The same jurisprudence of legitimacy, before the judgment 11959/2020, inclined, in the opposite direction, not to recognize the configuration of the crime in question in case of theft of electronic “files”, relying above all on the notion of “mobile thing” contained in the art. 624 of the criminal code which subordinates this quality to the possibility that the thing can be held, subtracted, possessed, that is, that it can move.

This meant that from the perimeter of the standard referred to in art. 646, all intangible entities were excluded (intellectual property, ideas, telematic and IT information). According to the new ruling, however, the file “although it cannot be materially received from the sensorial point of view, has a physical dimension consisting of the size of the data that compose it, as demonstrated by the existence of units for measuring the capacity of a file of contain data and the different size of the physical media in which files can be stored and processed ». This leads to a new notion of possession no longer strictly linked to physical detention. According to sentence 11959/2020, “the asset value that the computer data possesses, due to the possibility of use and the specific content of the individual data, is undisputed, the limitation that would derive from the lack of the requirement of the” physicality “of the detention does not constitute an element in able to hinder the traceability of the IT data to the category of the mobile thing ».

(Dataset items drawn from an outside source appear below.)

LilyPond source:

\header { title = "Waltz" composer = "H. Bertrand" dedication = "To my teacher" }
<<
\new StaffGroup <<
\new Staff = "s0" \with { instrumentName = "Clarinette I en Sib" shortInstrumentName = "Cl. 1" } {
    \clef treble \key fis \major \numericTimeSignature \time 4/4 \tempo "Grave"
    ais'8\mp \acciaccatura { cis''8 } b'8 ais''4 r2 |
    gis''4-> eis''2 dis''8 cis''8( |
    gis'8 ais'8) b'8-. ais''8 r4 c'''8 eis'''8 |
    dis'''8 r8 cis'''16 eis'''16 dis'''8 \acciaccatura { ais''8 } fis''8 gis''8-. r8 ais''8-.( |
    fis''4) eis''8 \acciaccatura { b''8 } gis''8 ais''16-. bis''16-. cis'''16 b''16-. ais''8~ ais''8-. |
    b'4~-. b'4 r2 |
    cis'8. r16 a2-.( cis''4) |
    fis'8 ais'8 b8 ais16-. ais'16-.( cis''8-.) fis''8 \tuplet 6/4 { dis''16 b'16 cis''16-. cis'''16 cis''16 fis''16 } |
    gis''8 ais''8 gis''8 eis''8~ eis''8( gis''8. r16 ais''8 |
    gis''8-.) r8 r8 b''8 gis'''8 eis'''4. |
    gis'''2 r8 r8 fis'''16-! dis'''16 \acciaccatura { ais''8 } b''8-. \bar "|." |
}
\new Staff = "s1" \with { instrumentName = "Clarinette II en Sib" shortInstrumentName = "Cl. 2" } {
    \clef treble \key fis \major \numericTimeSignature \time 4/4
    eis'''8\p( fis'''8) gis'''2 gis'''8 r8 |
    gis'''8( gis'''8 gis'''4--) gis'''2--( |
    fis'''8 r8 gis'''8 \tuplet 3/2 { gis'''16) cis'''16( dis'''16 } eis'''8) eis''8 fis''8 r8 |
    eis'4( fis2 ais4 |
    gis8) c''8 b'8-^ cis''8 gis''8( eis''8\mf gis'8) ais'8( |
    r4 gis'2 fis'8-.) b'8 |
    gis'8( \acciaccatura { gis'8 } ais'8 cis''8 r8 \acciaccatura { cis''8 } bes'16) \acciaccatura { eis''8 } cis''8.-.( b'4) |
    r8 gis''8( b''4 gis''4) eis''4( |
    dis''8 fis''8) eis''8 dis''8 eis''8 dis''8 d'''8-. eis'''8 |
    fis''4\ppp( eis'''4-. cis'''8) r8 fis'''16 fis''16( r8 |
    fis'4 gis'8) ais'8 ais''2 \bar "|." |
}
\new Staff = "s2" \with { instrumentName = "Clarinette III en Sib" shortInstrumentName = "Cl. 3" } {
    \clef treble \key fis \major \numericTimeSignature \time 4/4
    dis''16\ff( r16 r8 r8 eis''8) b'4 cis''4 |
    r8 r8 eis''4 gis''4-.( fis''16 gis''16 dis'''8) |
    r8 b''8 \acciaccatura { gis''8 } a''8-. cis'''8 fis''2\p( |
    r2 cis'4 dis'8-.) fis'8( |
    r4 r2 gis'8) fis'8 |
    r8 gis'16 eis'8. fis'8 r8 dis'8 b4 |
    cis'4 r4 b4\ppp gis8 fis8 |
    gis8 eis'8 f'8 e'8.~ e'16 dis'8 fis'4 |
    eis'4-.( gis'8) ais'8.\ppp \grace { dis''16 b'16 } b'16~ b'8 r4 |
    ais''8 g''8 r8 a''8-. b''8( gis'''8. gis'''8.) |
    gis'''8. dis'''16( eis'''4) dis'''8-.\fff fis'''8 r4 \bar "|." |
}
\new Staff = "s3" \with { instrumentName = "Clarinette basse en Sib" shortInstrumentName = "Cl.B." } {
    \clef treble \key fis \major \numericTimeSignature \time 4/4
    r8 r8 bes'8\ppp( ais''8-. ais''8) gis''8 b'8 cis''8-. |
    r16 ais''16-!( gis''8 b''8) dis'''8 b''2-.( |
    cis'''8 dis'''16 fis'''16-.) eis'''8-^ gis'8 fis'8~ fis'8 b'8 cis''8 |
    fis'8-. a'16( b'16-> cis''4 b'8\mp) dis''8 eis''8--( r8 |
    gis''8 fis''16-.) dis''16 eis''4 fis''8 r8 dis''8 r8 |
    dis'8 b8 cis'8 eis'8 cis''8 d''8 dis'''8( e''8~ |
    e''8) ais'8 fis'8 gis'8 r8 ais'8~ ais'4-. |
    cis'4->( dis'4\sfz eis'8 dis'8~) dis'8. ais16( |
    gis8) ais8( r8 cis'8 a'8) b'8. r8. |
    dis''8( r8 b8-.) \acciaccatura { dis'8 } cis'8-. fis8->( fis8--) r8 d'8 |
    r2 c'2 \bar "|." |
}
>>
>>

On the basis of such an innovative interpretation, the Court found the sentence of the employee of a company founded who, after resigning, had been hired by another company active in the same sector. Before submitting his resignation, the employee had returned the company notebook with the hard disk formatted without trace of the data originally present, thus causing the malfunctioning of the company computer system and had taken possession of the data present in the computer which, in later, his had been found in the availability inside a computer seized by the judicial police.